I was especially touched by chef Gerry Hayden, whose contribution to our region’s cuisine goes back to the ’80s and continues at North Fork Table and Inn in Southold. Still involved in the kitchen there (though, afflicted with ALS, he’s no longer cooking on the line alongside his wife, Claudia Fleming, and their talented team), Gerry waxed poetic over his appreciation for his friends — the growers, chefs and vintners who together over the years have created a significant regional cuisine here. One of those friends, chef Tom Schaudel, brought his band, the Hurricanes, to entertain us and we lifted our glasses with the 2009 Blanc de Blanc, Paumanok Vineyards’ first sparkling wine.

In an equally joyous and generous spirit, owners Mollie and Walter Channing of Channing Daughters winery in Bridgehampton hosted a friends-and-family harvest feast on Oct. 19. With dramatic shafts of sunlight piercing through scudding cumulus clouds, multi-generational revelers sprinted, danced, strolled and sashayed around the Channings’ wide-open sculpture garden to enjoy the barbecue to beat all barbecues: brick-lined grills covered with steak, ribs and blood sausage and wafting aromatic smoke around the guests who enjoyed a chance to be gluttons, sparring playfully with swords of corn dripping with butter while gobbling chunks of red meat and herb-coated roasted potatoes. Was it a coincidence that many of us wore clothes with leopard spots or zebra stripes?

The Channing wines themselves are audacious and lusty, some even deliberately primitive. As winemaker Christopher Tracy says, “We seek deliciousness.”

In doing so, he and his team resort to a range of techniques, both modern and ancient. Because they believe that “there are different foods, occasions, people, seasons and moods that demand different flavors, smells, textures and styles of wine,” each year they make more than 20 different styles, ranging from a demure, fresh tasting pinot bianco to a bizarre orange skin-fermented “ramato” (also made from pinot bianco but using ancient techniques from Friuli); from a classic petit verdot to a wild and crazy multiyear, multifermentation, merlot-based blend called Over and Over.

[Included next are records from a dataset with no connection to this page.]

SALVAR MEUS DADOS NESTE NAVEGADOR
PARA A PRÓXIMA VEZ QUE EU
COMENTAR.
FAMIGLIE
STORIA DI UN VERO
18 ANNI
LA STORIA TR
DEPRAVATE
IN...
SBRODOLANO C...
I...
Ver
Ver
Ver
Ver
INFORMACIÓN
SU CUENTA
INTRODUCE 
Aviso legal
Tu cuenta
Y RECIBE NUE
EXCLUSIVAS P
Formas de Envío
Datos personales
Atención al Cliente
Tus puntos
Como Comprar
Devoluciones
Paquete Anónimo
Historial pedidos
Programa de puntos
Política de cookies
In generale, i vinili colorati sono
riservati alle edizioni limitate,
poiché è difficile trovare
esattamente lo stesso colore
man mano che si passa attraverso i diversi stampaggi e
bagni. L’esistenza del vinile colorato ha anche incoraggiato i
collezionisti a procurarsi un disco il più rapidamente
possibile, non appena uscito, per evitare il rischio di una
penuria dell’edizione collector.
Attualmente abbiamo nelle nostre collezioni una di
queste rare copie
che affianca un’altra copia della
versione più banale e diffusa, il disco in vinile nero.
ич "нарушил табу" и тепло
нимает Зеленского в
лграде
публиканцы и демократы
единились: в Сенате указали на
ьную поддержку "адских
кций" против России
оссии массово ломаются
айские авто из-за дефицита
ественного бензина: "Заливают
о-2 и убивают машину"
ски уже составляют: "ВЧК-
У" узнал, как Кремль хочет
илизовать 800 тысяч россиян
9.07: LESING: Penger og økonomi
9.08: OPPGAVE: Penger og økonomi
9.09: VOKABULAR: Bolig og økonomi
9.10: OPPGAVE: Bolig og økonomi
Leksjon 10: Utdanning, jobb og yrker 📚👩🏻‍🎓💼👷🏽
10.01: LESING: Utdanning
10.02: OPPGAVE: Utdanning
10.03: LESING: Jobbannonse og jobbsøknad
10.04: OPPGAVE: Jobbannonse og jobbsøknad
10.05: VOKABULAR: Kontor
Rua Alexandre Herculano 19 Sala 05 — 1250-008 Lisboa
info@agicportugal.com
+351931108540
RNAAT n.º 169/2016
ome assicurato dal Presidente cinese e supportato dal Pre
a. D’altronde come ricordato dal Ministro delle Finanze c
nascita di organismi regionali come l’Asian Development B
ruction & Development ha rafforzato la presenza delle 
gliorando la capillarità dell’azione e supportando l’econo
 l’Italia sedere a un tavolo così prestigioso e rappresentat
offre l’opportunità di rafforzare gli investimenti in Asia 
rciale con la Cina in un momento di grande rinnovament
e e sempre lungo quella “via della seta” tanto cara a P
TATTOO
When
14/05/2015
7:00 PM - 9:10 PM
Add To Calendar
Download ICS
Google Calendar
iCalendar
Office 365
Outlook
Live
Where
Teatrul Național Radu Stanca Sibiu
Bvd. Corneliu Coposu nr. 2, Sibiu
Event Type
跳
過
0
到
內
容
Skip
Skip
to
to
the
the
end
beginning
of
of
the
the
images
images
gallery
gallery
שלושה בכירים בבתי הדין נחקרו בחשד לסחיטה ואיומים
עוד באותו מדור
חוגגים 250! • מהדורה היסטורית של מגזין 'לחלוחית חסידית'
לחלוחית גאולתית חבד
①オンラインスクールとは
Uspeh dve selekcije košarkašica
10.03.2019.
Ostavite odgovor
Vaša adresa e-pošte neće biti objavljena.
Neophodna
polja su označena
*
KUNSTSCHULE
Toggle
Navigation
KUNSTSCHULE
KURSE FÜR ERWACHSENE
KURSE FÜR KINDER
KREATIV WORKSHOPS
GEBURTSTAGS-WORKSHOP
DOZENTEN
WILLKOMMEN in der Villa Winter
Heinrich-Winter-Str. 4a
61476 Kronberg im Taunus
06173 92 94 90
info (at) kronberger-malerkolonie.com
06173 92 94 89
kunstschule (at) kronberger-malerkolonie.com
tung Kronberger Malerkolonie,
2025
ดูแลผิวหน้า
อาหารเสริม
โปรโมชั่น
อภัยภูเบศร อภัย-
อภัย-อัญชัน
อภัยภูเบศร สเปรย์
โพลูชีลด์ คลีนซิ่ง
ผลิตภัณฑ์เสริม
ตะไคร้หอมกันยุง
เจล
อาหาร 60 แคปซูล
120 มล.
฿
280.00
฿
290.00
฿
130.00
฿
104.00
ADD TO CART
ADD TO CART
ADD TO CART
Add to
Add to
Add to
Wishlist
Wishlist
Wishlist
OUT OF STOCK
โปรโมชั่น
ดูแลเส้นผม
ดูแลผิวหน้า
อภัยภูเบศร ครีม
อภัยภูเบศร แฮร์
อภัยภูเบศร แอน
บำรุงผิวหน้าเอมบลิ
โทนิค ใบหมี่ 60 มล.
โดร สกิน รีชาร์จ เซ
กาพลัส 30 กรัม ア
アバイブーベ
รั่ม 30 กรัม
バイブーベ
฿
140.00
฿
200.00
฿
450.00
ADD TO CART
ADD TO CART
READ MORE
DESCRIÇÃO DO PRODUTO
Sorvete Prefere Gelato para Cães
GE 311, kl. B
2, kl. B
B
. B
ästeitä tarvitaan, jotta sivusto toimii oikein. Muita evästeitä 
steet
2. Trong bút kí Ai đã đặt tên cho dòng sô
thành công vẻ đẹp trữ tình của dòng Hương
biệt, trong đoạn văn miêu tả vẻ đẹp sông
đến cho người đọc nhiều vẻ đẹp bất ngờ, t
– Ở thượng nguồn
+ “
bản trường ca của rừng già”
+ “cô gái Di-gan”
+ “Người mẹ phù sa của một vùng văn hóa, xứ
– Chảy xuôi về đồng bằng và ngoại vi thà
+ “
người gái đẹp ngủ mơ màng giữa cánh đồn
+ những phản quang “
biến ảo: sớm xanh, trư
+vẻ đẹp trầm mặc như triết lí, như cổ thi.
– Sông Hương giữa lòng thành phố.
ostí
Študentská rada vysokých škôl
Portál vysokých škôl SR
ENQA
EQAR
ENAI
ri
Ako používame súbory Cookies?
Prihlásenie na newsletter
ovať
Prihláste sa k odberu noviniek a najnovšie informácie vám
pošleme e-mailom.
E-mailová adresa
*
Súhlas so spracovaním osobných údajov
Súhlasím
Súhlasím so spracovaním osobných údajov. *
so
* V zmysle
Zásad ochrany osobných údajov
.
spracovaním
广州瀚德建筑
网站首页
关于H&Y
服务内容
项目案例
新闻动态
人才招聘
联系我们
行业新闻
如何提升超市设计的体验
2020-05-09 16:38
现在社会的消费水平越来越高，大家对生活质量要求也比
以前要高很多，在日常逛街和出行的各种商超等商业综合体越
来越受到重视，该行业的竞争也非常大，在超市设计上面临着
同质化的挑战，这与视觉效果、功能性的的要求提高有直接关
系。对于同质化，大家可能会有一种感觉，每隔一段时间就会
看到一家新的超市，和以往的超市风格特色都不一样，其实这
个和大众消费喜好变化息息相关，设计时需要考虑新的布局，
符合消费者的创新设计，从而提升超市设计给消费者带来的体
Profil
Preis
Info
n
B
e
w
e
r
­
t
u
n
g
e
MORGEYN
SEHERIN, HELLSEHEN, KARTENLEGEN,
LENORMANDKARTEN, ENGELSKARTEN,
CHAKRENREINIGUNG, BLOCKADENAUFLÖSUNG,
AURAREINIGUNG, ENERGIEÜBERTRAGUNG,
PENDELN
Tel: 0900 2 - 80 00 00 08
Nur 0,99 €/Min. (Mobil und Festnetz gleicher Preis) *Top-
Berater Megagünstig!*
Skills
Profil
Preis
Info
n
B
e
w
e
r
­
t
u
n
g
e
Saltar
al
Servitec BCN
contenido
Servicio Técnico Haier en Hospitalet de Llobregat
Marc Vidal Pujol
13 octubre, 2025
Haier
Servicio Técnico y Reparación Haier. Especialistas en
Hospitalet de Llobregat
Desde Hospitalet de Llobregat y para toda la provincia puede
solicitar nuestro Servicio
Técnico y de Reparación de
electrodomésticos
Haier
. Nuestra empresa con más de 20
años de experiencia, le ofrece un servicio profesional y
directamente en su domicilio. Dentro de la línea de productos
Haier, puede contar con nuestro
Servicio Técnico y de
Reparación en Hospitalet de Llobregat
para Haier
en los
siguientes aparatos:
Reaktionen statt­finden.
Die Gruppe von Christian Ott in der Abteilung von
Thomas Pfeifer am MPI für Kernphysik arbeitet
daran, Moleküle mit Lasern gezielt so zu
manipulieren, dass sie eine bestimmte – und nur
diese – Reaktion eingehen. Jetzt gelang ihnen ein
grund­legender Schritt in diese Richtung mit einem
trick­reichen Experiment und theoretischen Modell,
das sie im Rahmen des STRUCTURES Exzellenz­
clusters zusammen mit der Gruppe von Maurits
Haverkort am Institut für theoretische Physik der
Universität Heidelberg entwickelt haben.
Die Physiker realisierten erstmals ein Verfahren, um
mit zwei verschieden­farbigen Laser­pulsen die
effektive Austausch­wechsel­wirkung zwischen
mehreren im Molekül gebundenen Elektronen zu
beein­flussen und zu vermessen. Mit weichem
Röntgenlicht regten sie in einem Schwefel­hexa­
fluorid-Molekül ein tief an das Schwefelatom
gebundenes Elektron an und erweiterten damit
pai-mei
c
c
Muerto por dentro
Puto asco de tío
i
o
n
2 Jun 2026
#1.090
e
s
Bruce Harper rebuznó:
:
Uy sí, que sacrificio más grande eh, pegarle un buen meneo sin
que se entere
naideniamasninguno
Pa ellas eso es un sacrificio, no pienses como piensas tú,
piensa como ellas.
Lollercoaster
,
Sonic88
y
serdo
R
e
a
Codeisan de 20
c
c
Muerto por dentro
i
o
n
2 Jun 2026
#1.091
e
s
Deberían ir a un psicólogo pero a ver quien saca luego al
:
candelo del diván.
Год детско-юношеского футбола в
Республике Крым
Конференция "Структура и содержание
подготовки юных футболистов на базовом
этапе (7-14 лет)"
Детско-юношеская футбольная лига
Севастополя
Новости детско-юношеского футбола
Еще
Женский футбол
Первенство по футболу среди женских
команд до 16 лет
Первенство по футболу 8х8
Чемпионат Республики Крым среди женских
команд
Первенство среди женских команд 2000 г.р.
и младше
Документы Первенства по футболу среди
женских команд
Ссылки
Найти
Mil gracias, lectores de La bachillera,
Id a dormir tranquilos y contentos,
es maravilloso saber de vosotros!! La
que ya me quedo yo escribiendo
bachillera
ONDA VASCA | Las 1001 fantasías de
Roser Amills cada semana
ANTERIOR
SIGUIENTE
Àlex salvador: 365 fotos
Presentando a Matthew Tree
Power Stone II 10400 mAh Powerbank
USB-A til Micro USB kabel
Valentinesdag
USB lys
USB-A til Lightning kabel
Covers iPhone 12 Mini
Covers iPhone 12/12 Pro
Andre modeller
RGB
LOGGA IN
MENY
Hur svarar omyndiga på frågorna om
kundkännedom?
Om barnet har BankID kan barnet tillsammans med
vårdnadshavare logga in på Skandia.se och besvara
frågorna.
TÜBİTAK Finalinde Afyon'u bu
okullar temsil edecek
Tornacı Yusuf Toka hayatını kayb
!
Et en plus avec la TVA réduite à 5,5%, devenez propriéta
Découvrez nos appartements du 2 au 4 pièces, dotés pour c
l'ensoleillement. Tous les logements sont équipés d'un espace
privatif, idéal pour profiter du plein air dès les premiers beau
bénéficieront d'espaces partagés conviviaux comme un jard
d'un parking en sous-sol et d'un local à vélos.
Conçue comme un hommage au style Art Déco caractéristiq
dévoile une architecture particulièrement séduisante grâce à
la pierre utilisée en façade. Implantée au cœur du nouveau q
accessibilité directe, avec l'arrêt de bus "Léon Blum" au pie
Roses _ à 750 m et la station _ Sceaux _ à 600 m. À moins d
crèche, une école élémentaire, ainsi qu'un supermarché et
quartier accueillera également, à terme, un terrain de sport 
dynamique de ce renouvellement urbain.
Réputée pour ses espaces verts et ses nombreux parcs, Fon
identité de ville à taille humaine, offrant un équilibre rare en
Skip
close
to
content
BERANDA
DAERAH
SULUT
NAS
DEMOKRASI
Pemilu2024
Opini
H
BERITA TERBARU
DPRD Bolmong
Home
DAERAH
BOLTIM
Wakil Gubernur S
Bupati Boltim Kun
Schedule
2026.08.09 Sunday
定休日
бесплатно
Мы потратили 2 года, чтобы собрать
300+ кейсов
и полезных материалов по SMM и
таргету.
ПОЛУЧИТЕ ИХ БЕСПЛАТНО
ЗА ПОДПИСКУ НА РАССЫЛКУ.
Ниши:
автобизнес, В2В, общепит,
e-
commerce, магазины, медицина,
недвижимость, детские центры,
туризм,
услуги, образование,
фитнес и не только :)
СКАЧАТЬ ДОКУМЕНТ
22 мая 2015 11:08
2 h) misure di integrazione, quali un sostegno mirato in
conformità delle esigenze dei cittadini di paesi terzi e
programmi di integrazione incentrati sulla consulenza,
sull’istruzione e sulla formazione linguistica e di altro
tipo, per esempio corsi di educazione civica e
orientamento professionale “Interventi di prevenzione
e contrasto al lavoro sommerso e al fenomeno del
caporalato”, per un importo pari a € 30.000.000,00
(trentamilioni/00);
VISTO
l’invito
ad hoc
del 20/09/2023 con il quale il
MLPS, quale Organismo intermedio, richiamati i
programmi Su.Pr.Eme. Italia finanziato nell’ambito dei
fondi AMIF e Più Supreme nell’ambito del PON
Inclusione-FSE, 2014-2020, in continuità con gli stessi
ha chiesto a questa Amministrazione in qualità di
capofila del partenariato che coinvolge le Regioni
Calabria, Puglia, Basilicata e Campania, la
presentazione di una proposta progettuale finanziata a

I especially enjoyed the Channing Daughters’ 2008 Mudd wine, possibly the only extended-barrel-aged red wine made on the East End. In typically time- and labor-intensive Channing fashion, this wildly enticing blend of 51 percent merlot, 21 percent syrah, 9 percent petit verdot, 8.5 percent Dornfelder, 4 percent cabernet sauvignon and 6.5 percent Blaufrankisch was in barrel for 42 months before being bottled in May 2012. It’s supple, spicy and compelling.

Channing’s newest wine project incorporates locally grown, aromatic botanicals in a seasonal series of vermouths. The first to be released, called VerVine 1, is a fortified sauvignon blanc wine infused with calendula, fennel, sage, nasturtium, lemon balm, rose, basil, spiked za’atar and 22 other herbs, plus a touch of honey. It could have inspired me to meditate if I hadn’t been racing around the sculpture garden, celebrating harvest in my zebra-patterned sneakers.

 

Ms. Hargrave was a founder of the Long Island wine industry in 1973. She is currently a freelance writer and consultant.